EXERCISE 1 »
Update the passage on management discourse and organizational rhetoric by reproducing the portion that begins at the words "Chapter 11 addresses" and stops after "do and why?", with "employees" replaced by "staff members".
EXERCISE 2 »
Carry the passage on management discourse and organizational rhetoric further, continuing from its final line.

STUDY TEXT »

Chapter 11 addresses how the discourse of management can serve to create constructive or destructive relationships with employees. Climate and culture are vital to the full functioning of organizations. To that end, the quality of what is thought about work and workers, as well as the purpose of the work can define harmony or dysfunction within an organization.
As you read the chapters in this section, try to think of an organization with actions that match (or do not match) its rhetoric. Why do you think the organization has been successful in establishing its character well? When an organization faces an issue, such as the Native Americans who permitted the Skywalk to be built on sacred land, how do they reconcile their choice with public perceptions in what they do and why?
One last caveat, for those who assume that the voices of dominant organizations go unchecked, we offer these chapters to challenge students to consider the consequences suffered when organizations fail to engage in responsible and reflective promotion and publicity. And, we demonstrate (such as the case of Douglass) that activists can use the tools of publicity and promotion against some dominant voice in society in the pursuit of positive change.

References

Fisher, W. R. (1987). Human communication as narration: Toward a philosophy of reason, value, and action. Columbia: University of South Carolina Press.
Heath, R. L., & Coombs, W. T. (2006). Today’s public relations: An introduction. Thousand Oaks, CA: Sage.
Trujillo, N. (1992). White knights, poker games, and the invasion of the carpetbaggers: Interpreting the sale of a professional sports franchise. In E. L. Toth & R. L. Heath (Eds.), Rhetorical and critical approaches to public relations (pp. 257–278). Hillsdale, NJ: Lawrence Erlbaum.

SOURCE INFORMATION »
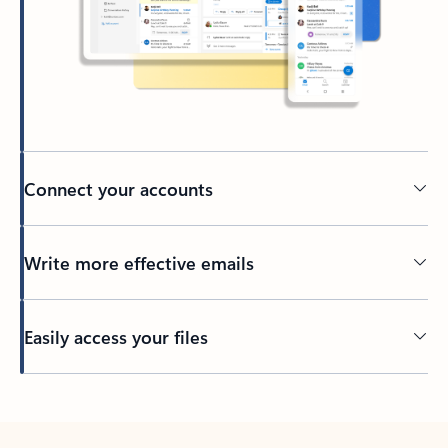
Connect your accounts
Write more effective emails
Easily access your files
Back to tabs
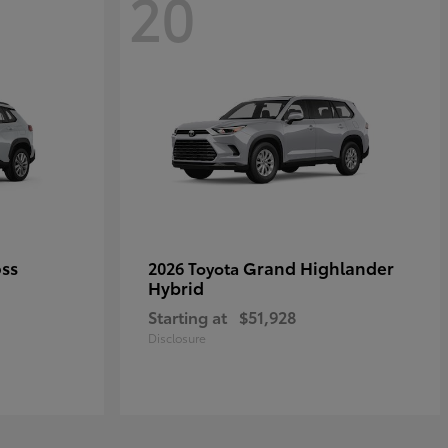
20
oss
Grand Highlander
2026 Toyota
Hybrid
Starting at
$51,928
Disclosure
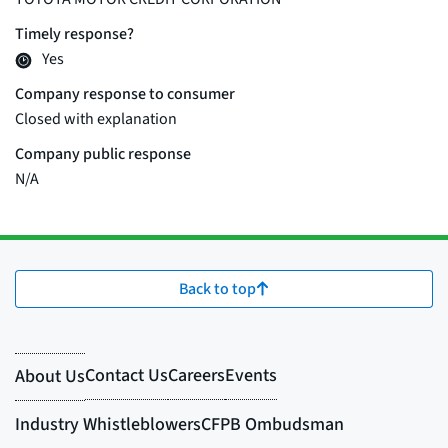
Back to top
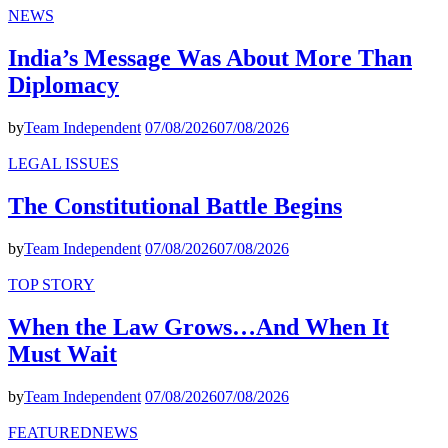
NEWS
India’s Message Was About More Than
Diplomacy
by
Team Independent
07/08/2026
07/08/2026
LEGAL ISSUES
The Constitutional Battle Begins
by
Team Independent
07/08/2026
07/08/2026
TOP STORY
When the Law Grows…And When It
Must Wait
by
Team Independent
07/08/2026
07/08/2026
FEATURED
NEWS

TASK ANSWER 1 »
Chapter 11 addresses how the discourse of management can serve to create constructive or destructive relationships with staff members. Climate and culture are vital to the full functioning of organizations. To that end, the quality of what is thought about work and workers, as well as the purpose of the work can define harmony or dysfunction within an organization.
As you read the chapters in this section, try to think of an organization with actions that match (or do not match) its rhetoric. Why do you think the organization has been successful in establishing its character well? When an organization faces an issue, such as the Native Americans who permitted the Skywalk to be built on sacred land, how do they reconcile their choice with public perceptions in what they do and why?

TASK ANSWER 2 »
7
PUBLIC RELATIONS AND THE STRATEGIC USE OF TRANSPARENCY

Consistency, Hypocrisy, and Corporate Change

Lars Thøger Christensen University of Southern Denmark


Roy Langer University of Aarhus

In spite of considerable developments over the past century, the field of public relations continues to struggle with the issue of its proper position in the world. What is its role in the pursuit of a good or “full functioning” society? How can public relations add value to a global community? What are, in other words, its points of legitimacy in a world of growing complexity and interdependency (e.g., Heath, 2006)? These are complicated issues and public relations should not be blamed for failing to resolve them fully. The ongoing questioning, which has become part of the field’s self-reflective institutionalization, holds some important merits in itself (cf. Holmström, 2005). While the discipline continues to have a widely acknowledged image problem (Callison, 2001; Edwards, 2006; Hutton, 1999; Newsom, Ramsey, & Carrell, 1993), the quest for an ethical public relations paradigm has been shaping the field for several decades (Grunig & Hunt, 1984; Grunig, 1993, 2000; see also Bowen, 2005; David, 2004; Edgett, 2002; Kent & Taylor, 2002; Woodward, 2000) to the effect that it is now considered central to the field’s self-understanding (Seib & Fitzpatrick, 1995; Starck & Kruckeberg, 2003). Consequently, public relations has the potential to become a key driver towards a better society. The aim of this chapter is to add new dimensions to our understanding of that challenge and how it can be met in a society focused on increased information about organizations and their activities.
A recurrent theme in writings on public relations’ contribution to a better society is the concept of “enlightened choice” (Heath, 2006, p. 108): the notion that public relations can and should participate in an ongoing provision of knowledge and insight and thus help citizens, consumers, and other stakeholders make decisions that are in the interest of the common good (e.g., Gallhofer, Haslam, & Roper, 2001; Heath, 2006; Motion & Weaver, 2005). Public relations, in these writings, is charged with the obligation of securing a steady flow of information about all matters of societal relevance concerning corporations and social institutions. In such perspectives, a crucial dimension of a good and just society is the availability of information, availability that limits opaqueness and complexity and thus helps reduce the potential for power abuse, fraud, corruption, and other types of corporate or institutional evil. Committing itself to support and facilitate the provision and circulation of information in order to build or rebuild trust and healthy stakeholder relationships, public relations places itself in the business of transparency (Jahansoozi, 2006). While transparency is a general managerial concern, holding promises of operational efficiency and control (e.g., Berggren & Bernshteyn, 2007), it has a special place in the context of contemporary public relations where transparency is often regarded as a precondition for trust, collaboration, dialogue, insight, accountability, rationality, and freedom (Kent & Taylor, 2002).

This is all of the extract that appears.